5. Challenge your brain.

It’s not easy to shake off negative thoughts, especially as they increasingly worsen. To force your brain to think of something else, engage in small mental exercises. This includes anything from counting backward from 100 in threes or reciting the alphabet backward to counting how many letters there are in your full name or reciting all the colors you can think of or see. By completing these exercises, even imperfectly, you can distract yourself enough to potentially reduce your symptoms.
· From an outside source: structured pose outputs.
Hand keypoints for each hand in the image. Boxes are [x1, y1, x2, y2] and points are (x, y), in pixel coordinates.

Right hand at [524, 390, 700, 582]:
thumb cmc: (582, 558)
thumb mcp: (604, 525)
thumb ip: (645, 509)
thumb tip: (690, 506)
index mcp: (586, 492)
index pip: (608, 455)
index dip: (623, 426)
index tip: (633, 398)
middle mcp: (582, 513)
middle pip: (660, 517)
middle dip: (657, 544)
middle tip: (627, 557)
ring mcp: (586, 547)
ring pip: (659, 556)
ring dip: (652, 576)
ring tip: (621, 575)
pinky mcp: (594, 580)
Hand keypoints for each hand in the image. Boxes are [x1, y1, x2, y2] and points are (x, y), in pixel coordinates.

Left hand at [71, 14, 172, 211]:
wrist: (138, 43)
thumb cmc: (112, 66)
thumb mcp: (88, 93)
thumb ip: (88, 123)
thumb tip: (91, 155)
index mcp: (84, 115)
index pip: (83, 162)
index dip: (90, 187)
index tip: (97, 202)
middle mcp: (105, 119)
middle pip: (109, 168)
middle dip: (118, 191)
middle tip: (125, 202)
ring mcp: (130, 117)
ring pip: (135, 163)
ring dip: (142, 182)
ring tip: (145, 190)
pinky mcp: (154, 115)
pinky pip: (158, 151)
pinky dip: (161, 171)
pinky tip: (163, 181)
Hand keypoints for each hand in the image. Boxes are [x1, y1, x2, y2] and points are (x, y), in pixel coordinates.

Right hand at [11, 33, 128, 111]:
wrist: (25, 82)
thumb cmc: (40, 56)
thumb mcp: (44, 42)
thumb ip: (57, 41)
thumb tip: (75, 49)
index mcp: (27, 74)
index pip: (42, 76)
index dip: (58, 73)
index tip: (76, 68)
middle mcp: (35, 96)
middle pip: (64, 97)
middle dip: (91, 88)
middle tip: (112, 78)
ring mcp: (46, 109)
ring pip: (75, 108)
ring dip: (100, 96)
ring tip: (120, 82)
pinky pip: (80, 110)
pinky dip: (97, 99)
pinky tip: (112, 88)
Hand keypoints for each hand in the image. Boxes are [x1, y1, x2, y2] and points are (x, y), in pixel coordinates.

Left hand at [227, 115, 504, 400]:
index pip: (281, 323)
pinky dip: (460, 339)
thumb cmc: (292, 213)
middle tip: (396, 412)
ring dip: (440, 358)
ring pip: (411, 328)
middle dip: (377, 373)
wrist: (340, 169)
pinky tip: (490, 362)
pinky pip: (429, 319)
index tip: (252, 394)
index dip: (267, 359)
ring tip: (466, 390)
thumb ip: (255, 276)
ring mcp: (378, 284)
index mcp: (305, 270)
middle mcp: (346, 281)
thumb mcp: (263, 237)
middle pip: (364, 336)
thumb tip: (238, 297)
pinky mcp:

The effectiveness of such exercises depends on how invested you are in your anxious thoughts. “The earlier you notice your mind getting busy, the easier these techniques may be,” Taylor says.

6. Take your prescribed medications.

Seeing a doctor and getting treatment for frequent panic attacks is important because they can become worse over time. There are a variety of medications that can help with panic attacks, but according to the Mayo Clinic, selective serotonin reuptake inhibitors (SSRIs) are the most effective choice for panic attacks. Take your medication(s) as prescribed, and try to be aware of how well and quickly they work for you, so that you can talk with your doctor to make sure you're taking the best medication for your symptoms.